An attribute is declared as a simple type.

What is an Attribute?

Remember that a simple element can't have attributes.

So, if an element has attributes, it is a complex type.

But the attribute is defined as a simple type.

How to Define an Attribute?

The syntax for defining an attribute is as follows:

<xs:attribute name="my-name" type="my-type"/>


  • my-name is the name of the attribute
  • my-type is the data type of the attribute.

XML Schema has a lot of built-in data types. The most common type are:

  • xs:string
  • xs:decimal
  • xs:integer
  • xs:boolean
  • xs:date
  • xs:time


Attribute definition
<xs:attribute name="lang" type="xs:string"/>
<lastname lang="EN">Nolan</lastname>

Default and Fixed Values for Simple Elements

Attributes can have a default value or a fixed value specified.

A default value is automatically assigned to the attribute when no other value is specified. For example default="EN".

<xs:attribute name="lang"  type="xs:string"  default="EN"/>

A fixed value is also automatically assigned to the attribute, and you can't specify another value. For example fixed="EN".

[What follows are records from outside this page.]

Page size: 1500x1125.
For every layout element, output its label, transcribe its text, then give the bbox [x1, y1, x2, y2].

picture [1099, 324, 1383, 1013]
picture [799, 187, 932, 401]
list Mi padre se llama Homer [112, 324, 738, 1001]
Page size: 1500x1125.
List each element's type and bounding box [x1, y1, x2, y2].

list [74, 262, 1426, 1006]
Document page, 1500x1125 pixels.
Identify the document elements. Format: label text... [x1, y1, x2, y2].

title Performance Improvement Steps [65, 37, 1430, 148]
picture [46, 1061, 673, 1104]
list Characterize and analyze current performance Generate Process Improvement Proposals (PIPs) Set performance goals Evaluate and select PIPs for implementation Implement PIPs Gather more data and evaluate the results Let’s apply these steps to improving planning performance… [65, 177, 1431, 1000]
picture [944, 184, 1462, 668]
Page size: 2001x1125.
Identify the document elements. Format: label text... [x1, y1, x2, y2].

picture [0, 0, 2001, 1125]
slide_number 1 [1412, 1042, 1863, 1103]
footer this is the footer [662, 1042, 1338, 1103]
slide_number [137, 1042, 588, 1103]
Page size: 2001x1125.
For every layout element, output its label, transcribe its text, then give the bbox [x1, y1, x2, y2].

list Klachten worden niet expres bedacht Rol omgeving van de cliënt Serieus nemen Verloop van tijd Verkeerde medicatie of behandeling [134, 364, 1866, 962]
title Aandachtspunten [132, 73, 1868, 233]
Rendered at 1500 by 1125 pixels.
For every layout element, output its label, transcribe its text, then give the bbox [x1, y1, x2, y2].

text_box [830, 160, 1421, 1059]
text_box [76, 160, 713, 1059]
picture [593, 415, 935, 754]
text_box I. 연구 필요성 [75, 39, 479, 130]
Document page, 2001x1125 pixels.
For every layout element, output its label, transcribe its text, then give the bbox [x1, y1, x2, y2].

<xs:attribute name="lang"  type="xs:string"  fixed="EN"/>

Optional and Required Attributes

All attributes are optional by default.

To specify that an attribute is required, just use the use attribute:

<xs:attribute name="lang" type="xs:string" use="required"/>

Restrictions on Content

When an XML element or attribute has a defined data type, it places restrictions on the content of the element or attribute.

For example, if an XML element is of type xs:date and contains a string like Hello World, the element will not be validated.